### What you are asked to do
Convert the records, from the first line through the line containing "scientific name: Vitex altissima", into a JSON list of strings with one string per line, leaving out blank lines. Include no lines after that one.

### Data excerpts
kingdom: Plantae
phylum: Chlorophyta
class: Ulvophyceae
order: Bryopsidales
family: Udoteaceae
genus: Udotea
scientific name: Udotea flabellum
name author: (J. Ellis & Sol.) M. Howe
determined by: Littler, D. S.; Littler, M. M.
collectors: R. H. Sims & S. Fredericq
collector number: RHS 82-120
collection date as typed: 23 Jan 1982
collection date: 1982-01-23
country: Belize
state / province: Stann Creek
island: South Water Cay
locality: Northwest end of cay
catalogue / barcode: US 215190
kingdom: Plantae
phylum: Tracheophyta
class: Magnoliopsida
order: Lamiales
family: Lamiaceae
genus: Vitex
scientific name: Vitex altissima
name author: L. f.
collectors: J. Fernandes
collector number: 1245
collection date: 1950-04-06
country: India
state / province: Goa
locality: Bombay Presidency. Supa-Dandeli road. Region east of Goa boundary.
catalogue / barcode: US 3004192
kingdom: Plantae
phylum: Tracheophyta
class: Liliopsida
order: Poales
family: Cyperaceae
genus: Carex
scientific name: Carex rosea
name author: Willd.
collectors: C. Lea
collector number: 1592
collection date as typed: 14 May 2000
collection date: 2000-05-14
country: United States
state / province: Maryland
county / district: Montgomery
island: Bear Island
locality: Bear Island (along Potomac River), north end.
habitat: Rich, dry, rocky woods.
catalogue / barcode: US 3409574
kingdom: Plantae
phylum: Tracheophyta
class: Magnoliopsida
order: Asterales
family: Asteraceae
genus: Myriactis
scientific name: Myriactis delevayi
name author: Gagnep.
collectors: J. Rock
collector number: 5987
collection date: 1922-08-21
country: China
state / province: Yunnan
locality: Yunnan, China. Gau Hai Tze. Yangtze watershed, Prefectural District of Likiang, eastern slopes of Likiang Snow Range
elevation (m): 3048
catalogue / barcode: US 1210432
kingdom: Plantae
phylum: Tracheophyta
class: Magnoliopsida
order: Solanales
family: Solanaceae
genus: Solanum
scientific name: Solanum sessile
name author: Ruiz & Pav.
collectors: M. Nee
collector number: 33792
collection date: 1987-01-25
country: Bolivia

### Exercise response
[
  "kingdom: Plantae",
  "phylum: Chlorophyta",
  "class: Ulvophyceae",
  "order: Bryopsidales",
  "family: Udoteaceae",
  "genus: Udotea",
  "scientific name: Udotea flabellum",
  "name author: (J. Ellis & Sol.) M. Howe",
  "determined by: Littler, D. S.; Littler, M. M.",
  "collectors: R. H. Sims & S. Fredericq",
  "collector number: RHS 82-120",
  "collection date as typed: 23 Jan 1982",
  "collection date: 1982-01-23",
  "country: Belize",
  "state / province: Stann Creek",
  "island: South Water Cay",
  "locality: Northwest end of cay",
  "catalogue / barcode: US 215190",
  "kingdom: Plantae",
  "phylum: Tracheophyta",
  "class: Magnoliopsida",
  "order: Lamiales",
  "family: Lamiaceae",
  "genus: Vitex",
  "scientific name: Vitex altissima"
]